Meeting Professionals International's recent Professional Education Conference, held in New Orleans in January, taught attendees in an unfortunate way that celebrities may not be the best choice as speakers. On paper, the conference's keynoter, Lynne Russell, CNN anchorwoman, looked like the perfect person to speak to the conference's themes of personal and professional empowerment — she's a licensed private investigator, a mom, an author, a certified open-water scuba diver, and a holder of two black belts in Choi Kwong Do. But it turned out she's better at reading lines than at writing her own. Russell undercut her message of professional self-empowerment with long asides about Victoria's Secret. She disappointed and even offended so many people that the organization felt obliged to write an apology.

On the final day of the conference, however, Australian speaker Amanda Gore undid some of the damage, presenting a funny and poignant message to a packed audience. Picking up on the themes of professional and personal growth, she talked about making a positive difference in the world. All of us, she said, need three things: a sense of purpose in life, a sense of gratitude, and to feel that we belong. Without these, we're prey to loneliness and isolation which can affect our relationships and health.

Besides Gore, other speakers who created a positive buzz included — but certainly weren't limited to — Keith Harrell, with his workshop called “Attitude Is Everything,” and Joline Godfrey's “Getting It Together: Women Making Money, Having Fun, Doing Good.”

In other news:

  • For the first MPI Women's Leadership Initiative project, the MPI Foundation and Wyndham International will each put up $150,000 to fund research to determine key issues and avenues for success for women. Professional women represent 75 percent of MPI's membership.

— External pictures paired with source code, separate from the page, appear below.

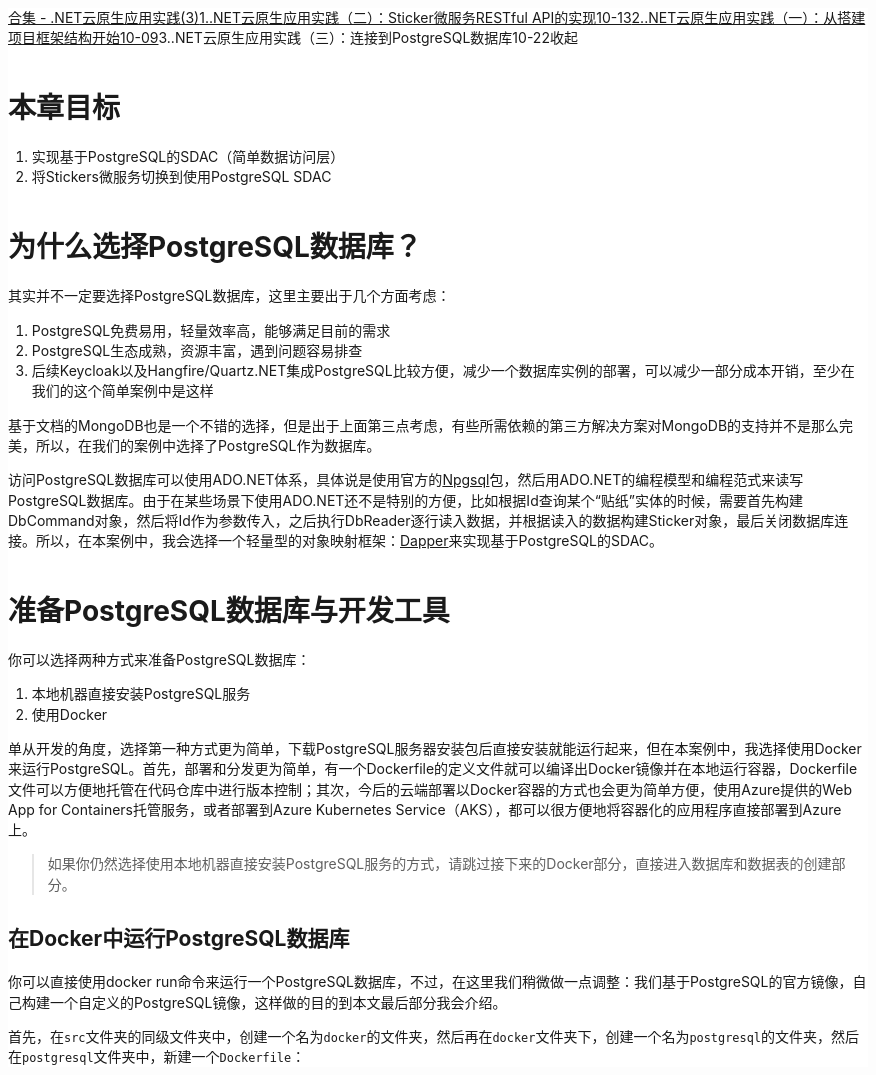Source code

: [合集 \- .NET云原生应用实践(3\)](https://github.com)[1\..NET云原生应用实践（二）：Sticker微服务RESTful API的实现10\-13](https://github.com/daxnet/p/18456878)[2\..NET云原生应用实践（一）：从搭建项目框架结构开始10\-09](https://github.com/daxnet/p/18172088)3\..NET云原生应用实践（三）：连接到PostgreSQL数据库10\-22收起
# 本章目标


1. 实现基于PostgreSQL的SDAC（简单数据访问层）
2. 将Stickers微服务切换到使用PostgreSQL SDAC


# 为什么选择PostgreSQL数据库？


其实并不一定要选择PostgreSQL数据库，这里主要出于几个方面考虑：


1. PostgreSQL免费易用，轻量效率高，能够满足目前的需求
2. PostgreSQL生态成熟，资源丰富，遇到问题容易排查
3. 后续Keycloak以及Hangfire/Quartz.NET集成PostgreSQL比较方便，减少一个数据库实例的部署，可以减少一部分成本开销，至少在我们的这个简单案例中是这样


基于文档的MongoDB也是一个不错的选择，但是出于上面第三点考虑，有些所需依赖的第三方解决方案对MongoDB的支持并不是那么完美，所以，在我们的案例中选择了PostgreSQL作为数据库。


访问PostgreSQL数据库可以使用ADO.NET体系，具体说是使用官方的[Npgsql](https://github.com)包，然后用ADO.NET的编程模型和编程范式来读写PostgreSQL数据库。由于在某些场景下使用ADO.NET还不是特别的方便，比如根据Id查询某个“贴纸”实体的时候，需要首先构建DbCommand对象，然后将Id作为参数传入，之后执行DbReader逐行读入数据，并根据读入的数据构建Sticker对象，最后关闭数据库连接。所以，在本案例中，我会选择一个轻量型的对象映射框架：[Dapper](https://github.com)来实现基于PostgreSQL的SDAC。


# 准备PostgreSQL数据库与开发工具


你可以选择两种方式来准备PostgreSQL数据库：


1. 本地机器直接安装PostgreSQL服务
2. 使用Docker


单从开发的角度，选择第一种方式更为简单，下载PostgreSQL服务器安装包后直接安装就能运行起来，但在本案例中，我选择使用Docker来运行PostgreSQL。首先，部署和分发更为简单，有一个Dockerfile的定义文件就可以编译出Docker镜像并在本地运行容器，Dockerfile文件可以方便地托管在代码仓库中进行版本控制；其次，今后的云端部署以Docker容器的方式也会更为简单方便，使用Azure提供的Web App for Containers托管服务，或者部署到Azure Kubernetes Service（AKS），都可以很方便地将容器化的应用程序直接部署到Azure上。



> 如果你仍然选择使用本地机器直接安装PostgreSQL服务的方式，请跳过接下来的Docker部分，直接进入数据库和数据表的创建部分。


## 在Docker中运行PostgreSQL数据库


你可以直接使用docker run命令来运行一个PostgreSQL数据库，不过，在这里我们稍微做一点调整：我们基于PostgreSQL的官方镜像，自己构建一个自定义的PostgreSQL镜像，这样做的目的到本文最后部分我会介绍。


首先，在`src`文件夹的同级文件夹中，创建一个名为`docker`的文件夹，然后再在`docker`文件夹下，创建一个名为`postgresql`的文件夹，然后在`postgresql`文件夹中，新建一个`Dockerfile`：
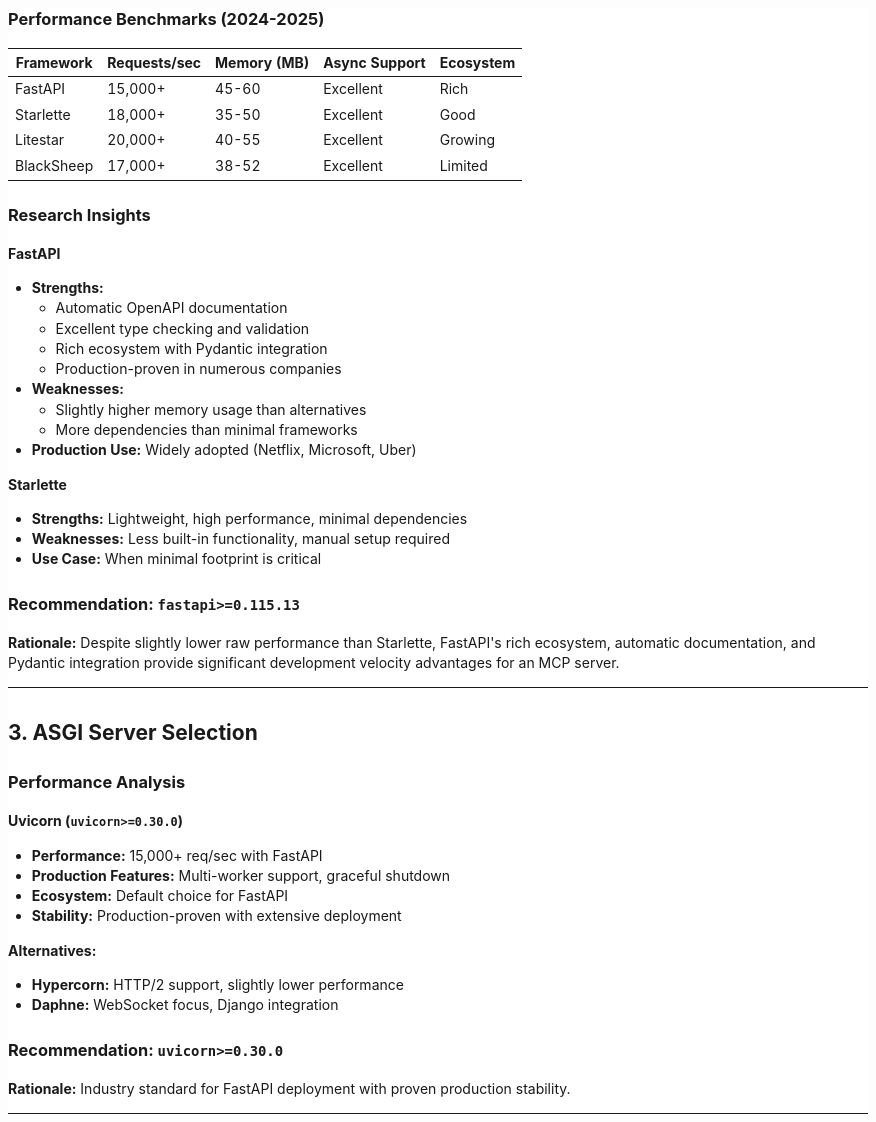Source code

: ### Performance Benchmarks (2024-2025)

| Framework | Requests/sec | Memory (MB) | Async Support | Ecosystem |
|-----------|-------------|-------------|---------------|-----------|
| FastAPI | 15,000+ | 45-60 | Excellent | Rich |
| Starlette | 18,000+ | 35-50 | Excellent | Good |
| Litestar | 20,000+ | 40-55 | Excellent | Growing |
| BlackSheep | 17,000+ | 38-52 | Excellent | Limited |

### Research Insights

**FastAPI**
- **Strengths:** 
  - Automatic OpenAPI documentation
  - Excellent type checking and validation
  - Rich ecosystem with Pydantic integration
  - Production-proven in numerous companies
- **Weaknesses:** 
  - Slightly higher memory usage than alternatives
  - More dependencies than minimal frameworks
- **Production Use:** Widely adopted (Netflix, Microsoft, Uber)

**Starlette**
- **Strengths:** Lightweight, high performance, minimal dependencies
- **Weaknesses:** Less built-in functionality, manual setup required
- **Use Case:** When minimal footprint is critical

### Recommendation: `fastapi>=0.115.13`
**Rationale:** Despite slightly lower raw performance than Starlette, FastAPI's rich ecosystem, automatic documentation, and Pydantic integration provide significant development velocity advantages for an MCP server.

---

## 3. ASGI Server Selection

### Performance Analysis

**Uvicorn (`uvicorn>=0.30.0`)**
- **Performance:** 15,000+ req/sec with FastAPI
- **Production Features:** Multi-worker support, graceful shutdown
- **Ecosystem:** Default choice for FastAPI
- **Stability:** Production-proven with extensive deployment

**Alternatives:**
- **Hypercorn:** HTTP/2 support, slightly lower performance
- **Daphne:** WebSocket focus, Django integration

### Recommendation: `uvicorn>=0.30.0`
**Rationale:** Industry standard for FastAPI deployment with proven production stability.

---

  • When it completes its $1.1 billion expansion in March 2002, Mohegan Sun, Uncasville, Conn., will provide — free of charge — the Meeting Quality Evaluation benchmarking tool to all meeting professionals conducting events for 50 to 800 attendees. The software, developed by the MPI Foundation, features “Meeting-Level,” a new set of national norms against which meeting professionals can benchmark typical meetings of the same category.